Logdans is a traditional Swedish country dance, sort of like a ceilidh or a square dance. One of Philip’s friends invited him last night to the final Logdans of the season. ‘If you want to show your American friend some real Swedish culture, this would be a good opportunity,’ she said.
We drove to a nearby town and parked Philip’s car in a hay field. A pair of women were stumbling toward a dimly lit barn, wearing the sort of dresses only long-legged Swedes and eastern Europeans can get away with. A vague beat floated across the field. Philip’s mother had said this was a country thing, and I’d borrowed a pair of jeans and a plaid shirt. Now that it looked like I was going to a rave, I was quite sure I was not wearing the right clothes.
When we got closer, though, I heard the faint twang of country music and saw, to my relief, that the majority of people were wearing jeans. Inside, the floor was packed with couples foxtrotting to the gingham-clad five piece band.
I have not foxtrotted since swing was big in the late nineties. Thankfully, I was swept up by a tall man named Gustav, who propelled me backwards through the crowd with the assurance of a good dancer. Because it was so crowded, we kept on running into people. I muttered ‘Excuse me – excuse me – excuse me -‘ in Swedish but then stopped because no one seemed to care and because Gustav was giving me a strange look.
‘Why do you keep telling people not to bite you?’ he asked in English.
I blushed crimson. Philip and his mother are training their new dog and so I’ve picked up a rather strange vocabulary in addition to the usual hello-excuse me-please-thanks: go lie down, roll over, calm down, don’t bite.
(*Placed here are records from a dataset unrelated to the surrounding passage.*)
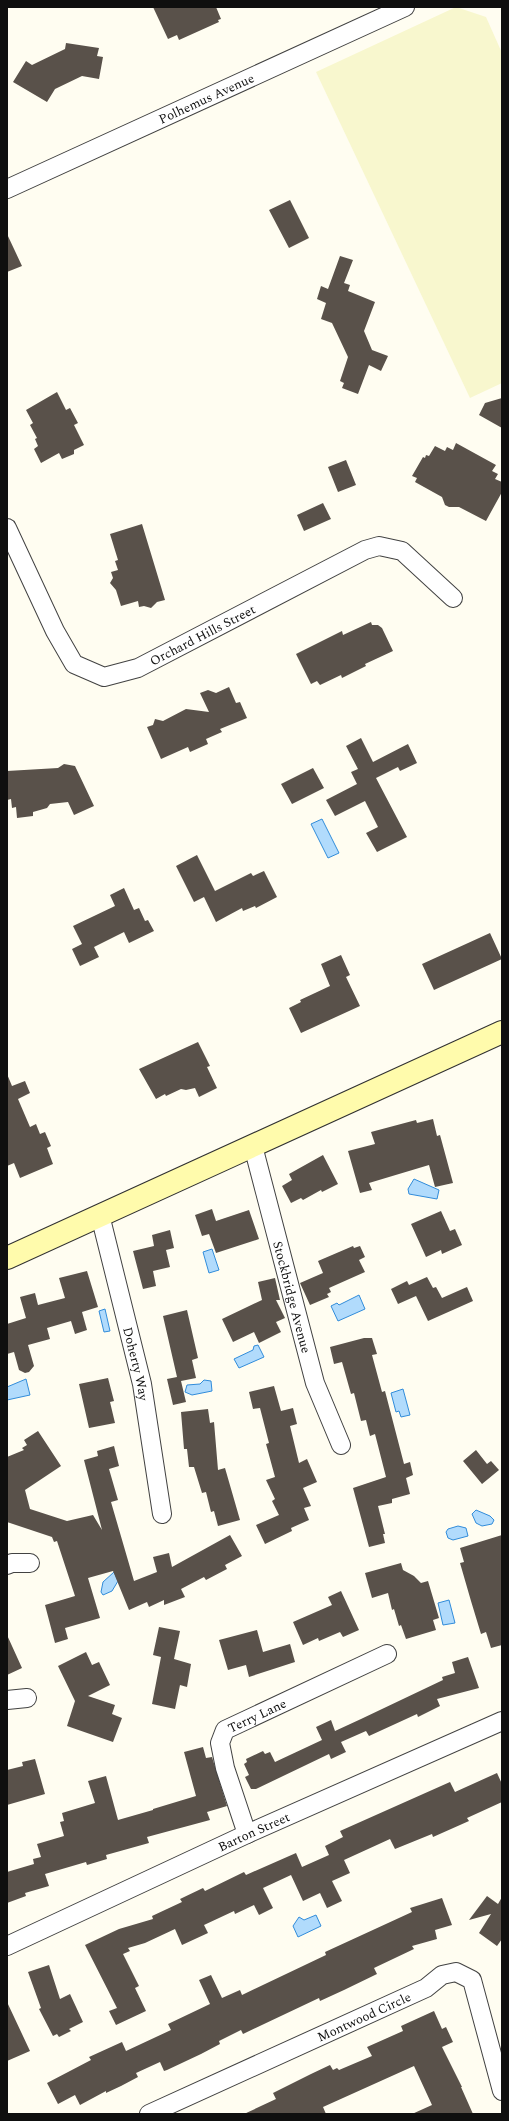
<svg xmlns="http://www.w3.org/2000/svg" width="509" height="2121" viewBox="0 0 509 2121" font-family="Spectral,serif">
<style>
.farmland{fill:#f8f7ce}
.water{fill:#b1dbfc;stroke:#318cda}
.building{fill:#59514a}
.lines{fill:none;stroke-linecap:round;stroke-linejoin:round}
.street-casing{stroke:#424242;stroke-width:20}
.secondary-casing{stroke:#313131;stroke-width:24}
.street{stroke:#fff;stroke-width:18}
.secondary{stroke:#fffbac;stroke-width:22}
.labels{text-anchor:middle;stroke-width:4;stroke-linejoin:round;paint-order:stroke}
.street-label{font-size:13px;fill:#0f0f0f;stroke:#fff}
</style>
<rect width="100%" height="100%" fill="#fffdf1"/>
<path class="farmland" d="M456,7L486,17L502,53V383L470,398L316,72Z"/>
<path class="water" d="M322,819L339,853L328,858L311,824Z
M414,1179L439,1190L437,1199L409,1194L408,1189Z
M212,1249L219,1270L209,1273L203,1252Z
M359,1295L365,1309L338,1321L331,1306L337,1303L339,1305Z
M105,1309L110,1331L104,1332L99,1311Z
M258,1345L264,1357L239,1368L234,1359L253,1350L254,1346Z
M26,1379L30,1395L7,1400V1387Z
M204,1380L211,1381L212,1391L192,1395L185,1392L187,1385L200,1384Z
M403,1389L410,1415L401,1417L399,1411L396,1412L391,1393Z
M476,1510L490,1516L494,1520L492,1524L482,1526L476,1523L472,1514Z
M458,1526L466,1528L468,1536L453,1540L448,1538L446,1532L448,1529Z
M114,1572L118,1581L112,1591L103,1595L101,1592L103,1582Z
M449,1600L455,1623L443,1625L438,1603Z
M316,1915L321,1926L298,1937L293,1926L299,1917L304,1920Z"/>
<path class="building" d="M153,7H216L221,19L218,20L219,22L179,40L177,35L168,39Z
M66,43L99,48L97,56L103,57L99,79L82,76L55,89L47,102L13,82L26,61L32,65L65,49Z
M290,200L309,238L289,248L269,210Z
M7,234L22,266L7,272Z
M340,256L353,260L344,283L350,285L348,291L375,302L364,331L372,350L388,356L381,371L369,365L358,394L342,388L344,383L340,381L348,357L332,323L321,319L326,303L317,299L321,286L328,289Z
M57,392L66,410L70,408L78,423L74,425L84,445L74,450V454L62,459L59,453L41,463L34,449L38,446L35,439L37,438L30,425L33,423L26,410Z
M502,398V428L479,415L485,403Z
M456,443L496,465L492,471L498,474L495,479L502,482V492L486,521L459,507H449L445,505L442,497L415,482L417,478L412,476L423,457L425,458L426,455L429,456L435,446L445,451L447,447L453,450Z
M346,460L356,485L338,492L328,467Z
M323,503L331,519L304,531L297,515Z
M142,524L165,600L157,602L151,608L144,606L139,607L138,601L121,606L116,590L110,583L113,578L111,572L118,570L115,561L118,560L110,534Z
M371,622L372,625H378L382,628L393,651L365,664L366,666L342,678L341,675L320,685L317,681L311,684L296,654L342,631L343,635Z
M229,687L236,703L240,702L247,718L220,729L222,732L206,739L208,744L190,752L188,747L161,759L147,727L153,725L155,719L163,721L186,709L209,712L200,693L208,690L216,693Z
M361,738L373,762L408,744L417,763L400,771L398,767L376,778L407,837L377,852L366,833L378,827L365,801L335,816L326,800L357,784L351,772L358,769L346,746Z
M64,764L75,766L94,806L74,815L68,802L50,804L47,808L33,812V816L17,818L16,807L12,808L11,799L7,800V771L58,768Z
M313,768L324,788L292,804L281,784Z
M197,855L215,891L251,873L253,876L264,871L277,897L256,908L255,906L243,911L242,908L216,922L204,897L194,902L176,866Z
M124,888L134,910L139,908L145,921L148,920L154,931L129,943L124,932L94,947L99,957L80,966L72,949L82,944L73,926L115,906L110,895Z
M490,933L502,959L434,990L422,964Z
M341,955L350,975L346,977L360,1006L301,1033L289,1008L301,1002L300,1000L330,986L321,964Z
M198,1042L210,1066L207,1067L217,1088L199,1097L195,1088L186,1090L181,1089L166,1096L165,1094L156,1099L139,1069Z
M7,1074L12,1086L25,1081L30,1093L18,1099L30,1127L36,1124L40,1134L45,1132L51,1146L47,1148L53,1164L20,1178L14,1163L7,1166Z
M433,1119L437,1136L440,1135L453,1183L435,1187L429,1165L369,1183L372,1190L360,1193L348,1151L375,1144L371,1132L416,1120L417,1123Z
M323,1155L338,1184L322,1192L321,1190L303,1200L301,1198L291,1203L282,1186L292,1180L289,1174Z
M212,1209L216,1221L249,1210L259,1239L216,1253L209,1234L202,1236L195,1215Z
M441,1211L450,1231L455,1229L462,1245L442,1254L441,1250L426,1257L411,1224Z
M170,1230L174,1248L166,1250L170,1267L153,1271L156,1286L143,1289L133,1251L154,1246L152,1235Z
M353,1246L354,1248L360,1246L365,1257L359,1260L365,1272L329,1288L331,1292L327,1294L329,1297L310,1305L300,1283L323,1273L318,1261Z
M87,1271L98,1307L82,1312L87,1330L75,1334L71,1321L47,1328L50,1339L28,1345L34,1366L29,1372L25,1373L19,1370L14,1352L7,1354V1324L26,1318L20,1297L35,1293L38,1305L65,1298L59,1278Z
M427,1277L433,1288L436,1287L442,1298L467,1287L473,1301L428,1321L416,1296L398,1304L391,1289L407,1281L409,1285Z
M275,1278L280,1300H276L285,1318L276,1322L281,1332L259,1343L254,1332L233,1342L222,1319L262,1300L258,1282Z
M187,1310L198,1358L192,1360L196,1378L181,1381L186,1402L173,1405L167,1379L177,1377L163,1316Z
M364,1338H372L377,1354L372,1355L382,1392L385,1391L404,1464L410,1462L413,1475L406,1478L410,1494L392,1499V1503L378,1506L385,1534H383L385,1543L369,1547L353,1488L386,1477L375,1434L370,1436L366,1420L361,1421L354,1393L351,1394L342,1362L334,1364L330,1347Z
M108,1378L114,1401L110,1402L115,1423L89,1428L79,1384Z
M274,1386L281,1411L293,1408L297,1424L290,1426L299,1463L307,1459L317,1482L303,1488L311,1506L304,1508L309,1520L291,1528L292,1531L265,1544L256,1525L279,1515L272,1501L275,1499L266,1480L275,1477L266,1444L269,1443L260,1408L253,1409L249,1392Z
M208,1409L210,1423L214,1422L218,1470L225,1468L240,1520L218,1526L214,1511L211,1512L206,1492L202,1493L194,1467H189L187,1449H184L181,1412Z
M38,1431L61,1466L25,1490L30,1509L67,1521L93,1515L102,1530L84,1460L98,1456L97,1451L114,1446L119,1466L109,1469L118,1500L111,1502L134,1581L157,1572L153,1557L169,1553L172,1567L230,1535L242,1556L225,1565L227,1569L206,1580L204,1577L181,1589L185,1597L164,1605V1600L149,1607L147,1602L129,1610L113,1571L88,1578L100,1618L65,1628L68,1639L55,1643L45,1605L75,1596L57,1541L54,1542L52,1537L7,1522V1457L24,1450L22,1448L27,1445L24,1440Z
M476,1450L487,1464L491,1461L499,1470L482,1484L463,1461Z
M502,1535V1645L491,1648L486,1632L481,1634L471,1601L460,1563L464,1562L460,1548Z
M401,1563L403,1570L414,1576L421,1583L428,1581L439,1618L433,1620L436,1630L406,1639L401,1625L399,1626L394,1609L392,1610L388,1593L372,1598L365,1573Z
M341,1591L359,1630L343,1637L340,1632L319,1641L318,1638L303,1645L293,1622L332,1605L328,1597Z
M159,1627L180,1631L174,1659L191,1664L187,1687L180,1685L175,1709L152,1704L161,1657L153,1655Z
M257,1630L263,1652L290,1644L295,1662L249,1677L246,1665L228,1670L219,1640Z
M7,1635L22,1668L7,1675Z
M86,1652L92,1665L99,1662L110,1685L88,1696L115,1705L112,1714L122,1718L113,1742L67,1726L75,1701L58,1666Z
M468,1657L479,1688L437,1699L440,1706L418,1717L417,1714L369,1736L366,1731L341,1742L346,1752L331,1759L329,1754L256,1789H251L245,1777L249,1775L244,1764L247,1762L246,1759L263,1751L265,1754L270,1752L275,1762L322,1740L316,1727L331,1720L335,1731L361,1719L443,1680L442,1677L455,1673L452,1662Z
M203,1747L206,1758L212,1757L227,1806L207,1812L210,1820L147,1837L149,1843L106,1855L107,1859L87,1865L86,1862L45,1874L49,1886L25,1893L26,1896L7,1903V1872L34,1864L33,1859L41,1857L37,1844L64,1836L60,1822L64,1821L62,1813L95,1803L88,1781L106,1776L118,1820L153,1810V1809L196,1796L184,1752Z
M35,1759L45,1794L7,1805V1770L23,1766L22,1762Z
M497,1773L502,1784V1802L467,1818L469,1821L433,1837L432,1834L395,1849L390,1839L344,1860L350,1873L332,1881L342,1901L327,1908L320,1893L303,1901L291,1875L263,1888L273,1908L259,1915L254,1905L235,1914L234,1911L204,1925L208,1933L182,1945L175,1929L145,1943L128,1948L130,1951L123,1954L139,1986L135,1988L146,2011L116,2025L109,2011L117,2008L85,1945L119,1929L153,1919L152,1916L182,1902L180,1899L203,1888L205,1891L244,1872L246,1875L296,1853L302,1867L329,1855L325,1846L343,1837L340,1831L450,1782L455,1792Z
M487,1896L498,1904L502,1897V1939L497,1946L479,1933L491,1914L469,1920Z
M442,1898L452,1925L435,1930L437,1939L412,1946L414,1949L374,1968L377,1974L344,1990L320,2001L319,1998L243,2034L241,2030L219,2041L220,2044L201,2054L167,2070L164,2071L160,2062L136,2073L138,2077L121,2086L106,2093V2091L80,2105L75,2095L58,2104L47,2083L91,2060L89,2057L122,2042L126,2051L171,2030L168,2024L210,2004L199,1980L211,1975L222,1998L240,1990L242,1995L326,1955L325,1952L412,1912L410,1908Z
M49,1965L60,1999L70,1994L83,2022L69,2029L71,2031L59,2037L57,2034L53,2036L39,2009L41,2008L28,1972Z
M7,2002L30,2051L7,2061Z
M434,2011L442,2029L446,2027L453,2042L442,2047L462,2087H461L473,2114H412L432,2105L414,2066L323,2107L326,2114H244L276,2099L273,2093L311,2074L330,2065L333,2070L337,2068L339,2070L372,2056L367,2047L403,2031L401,2026Z"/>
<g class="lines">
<g class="street-casing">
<g id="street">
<path id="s1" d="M7,189L405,7"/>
<path id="s2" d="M7,528L55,631L74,664L104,677L138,668L365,550L379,546L402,551L453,598"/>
<path id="s3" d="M253,1146L315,1383L341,1445"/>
<path id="s4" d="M100,1215L142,1384L162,1514"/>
<path d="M7,1565L12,1563H30"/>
<path d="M7,1700L27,1698"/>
<path id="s5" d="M247,1834L225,1768L220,1743L225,1730L387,1654"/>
<path id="s6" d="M7,1946L247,1834L502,1721"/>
<path id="s7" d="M149,2114L426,1988L442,1975L456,1972L472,1980L502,2091"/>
</g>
</g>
<g class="secondary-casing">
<path id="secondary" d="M7,1258L502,1032"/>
</g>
<use href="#street" class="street"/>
<use href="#secondary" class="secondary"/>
</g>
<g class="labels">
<g class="street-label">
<text dy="5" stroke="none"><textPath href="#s1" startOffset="219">Polhemus Avenue</textPath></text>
<text dy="5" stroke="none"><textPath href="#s2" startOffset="292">Orchard Hills Street</textPath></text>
<text dy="5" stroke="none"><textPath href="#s3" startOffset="156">Stockbridge Avenue</textPath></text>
<text dy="5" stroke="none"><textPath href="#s4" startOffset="153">Doherty Way</textPath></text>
<text dy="5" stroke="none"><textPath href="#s5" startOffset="144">Terry Lane</textPath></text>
<text dy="5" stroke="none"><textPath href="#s6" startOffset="272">Barton Street</textPath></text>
<text dy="5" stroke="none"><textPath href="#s7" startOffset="236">Montwood Circle</textPath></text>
</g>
</g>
<rect width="509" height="2121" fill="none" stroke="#0f0f0f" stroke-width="16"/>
</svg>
Evidently, my command of even those few words was shaky at best.
Relieved to find he spoke English, I explained myself and I asked him about Logdans. He said in Stockholm, where he’s from, it’s seen as a total hick thing, but it’s still quite popular up here in countrybumpkinville. It should be, I said, it’s loads of fun.
‘You should come back, then.’
‘But it’s the last one of the season.’
‘You should stay for the next season.’
I need to get out of here before that becomes too tempting.